This case addresses the issue of the applicability and effect of the Cancellation of Contracts made in a Consumer’s Home or Place of Work etc. Regulations 2008. The 2008 regulations apply to agreements for credit, goods or services made during a visit by the provider of that credit, those goods or services unless exempted. Solicitors’ retainers, where a Conditional Fee Agreement is signed or ‘made’ at the Claimant’s home are subject to the above regulations and Regulation 7 provides that the Consumer must be given a written notice of the right to cancel the contract within seven days. Regulation 7(6) in particulars clearly states that a contract which is subject to the regulations is unenforceable unless the trader has given the consumer a notice of the right to cancel.

Background

The Claimant had brought an Employers’ Liability Claim following an incident that had left her with severe injuries. As a result of those injuries, the Claimant required an attendance at her home to take initial instructions and on that occasion, she signed a CFA agreement. Investigations into the availability of legal expenses insurance were undertaken culminating in the insurer declining to authorise the instructed Solicitor to act. The claim therefore continued under the CFA.
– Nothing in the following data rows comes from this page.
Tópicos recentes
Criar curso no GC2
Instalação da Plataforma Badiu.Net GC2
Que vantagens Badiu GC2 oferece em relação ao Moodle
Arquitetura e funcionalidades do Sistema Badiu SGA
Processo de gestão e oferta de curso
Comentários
The Claimant subsequently recovered significant damages and an order for standard basis costs was made in her favour.

First assessment

Detailed Assessment proceedings ensued and the Defendant became aware that the mandatory notice had not been provided at the point of signing in compliance with the 2008 regulations. The Defendant submitted that the CFA was unenforceable and sought an order that the Claimant’s costs be assessed at nil.
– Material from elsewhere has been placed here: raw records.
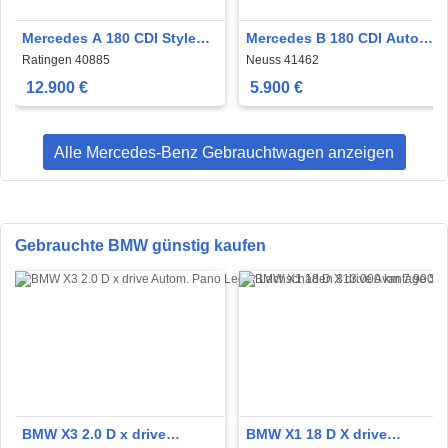
Mercedes A 180 CDI Style
Mercedes B 180 CDI Autom
Sportsitze Klima Navi Alu
Navi Lamellendach Klima
Ratingen 40885
Neuss 41462
Kamera
SHZ PDC
12.900 €
5.900 €
Alle Mercedes-Benz Gebrauchtwagen anzeigen
Gebrauchte BMW günstig kaufen
BMW X3 2.0 D x drive
BMW X1 18 D X drive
At the detailed assessment hearing, the Claimant submitted that the CFA was only intended to come into effect contingent upon full enquiries into legal expenses insurance being completed and indemnity not being available. This position was accepted by the presiding District Judge who ruled that the CFA commenced when the Claimant was informed of the insurer’s decision not to provide indemnity and that the 2008 regulations therefore did not apply.

First appeal

The Defendant appealed on the basis that the CFA had been ‘made’ at the point of signing and the appeal was granted with HHJ Denyer QC holding that the District Judge had erred in finding that the CFA came into effect on any other date than the date upon which it was signed. The CFA was therefore was subject to the 2008 regulations and, due to the lack of notice to cancel, was unenforceable with the indemnity principle preventing recovery of costs from the paying party.
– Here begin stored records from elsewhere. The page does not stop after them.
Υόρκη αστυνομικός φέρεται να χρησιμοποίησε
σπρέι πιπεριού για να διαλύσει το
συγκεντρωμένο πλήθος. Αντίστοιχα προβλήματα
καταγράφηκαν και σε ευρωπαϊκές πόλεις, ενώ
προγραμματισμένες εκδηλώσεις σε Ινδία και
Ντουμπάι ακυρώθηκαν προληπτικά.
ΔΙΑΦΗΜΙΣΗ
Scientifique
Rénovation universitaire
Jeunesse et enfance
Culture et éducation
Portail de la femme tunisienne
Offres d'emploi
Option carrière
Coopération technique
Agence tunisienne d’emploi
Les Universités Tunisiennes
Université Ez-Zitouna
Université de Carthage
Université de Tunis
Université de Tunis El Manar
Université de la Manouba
Appeal to the Court of Appeal

The Claimant was initially refused leave to appeal however, following an oral hearing, such leave was granted and the matter came before the Court of Appeal where it was considered that whilst the CFA might not take effect until the legal expenses insurer’s decision had been made, the CFA had been ‘made’ when it was signed and the decision of HHJ Denyer QC was therefore upheld. With the lack of notice to cancel, the contract was deemed unenforceable, the Bill of Costs was assessed at nil and the Defendant was awarded costs of the detailed assessment and both appeals.

Conclusion

This something of a cautionary tale and it is clearly vital that the appropriate notice is provided to the client as and when a CFA is signed during a home or workplace attendance, whether or not the CFA is intended to come into force immediately or at a later date. MRN are always vigilant in carrying out checks for compliance where the CFA has been signed in such circumstances if only to warn the client of the potential for nil assessment. Also, given the wide reporting of this case, it would be reasonable to assume that further challenges and fishing expeditions will be forthcoming on the basis of possible non-compliance with the 2008 regulations.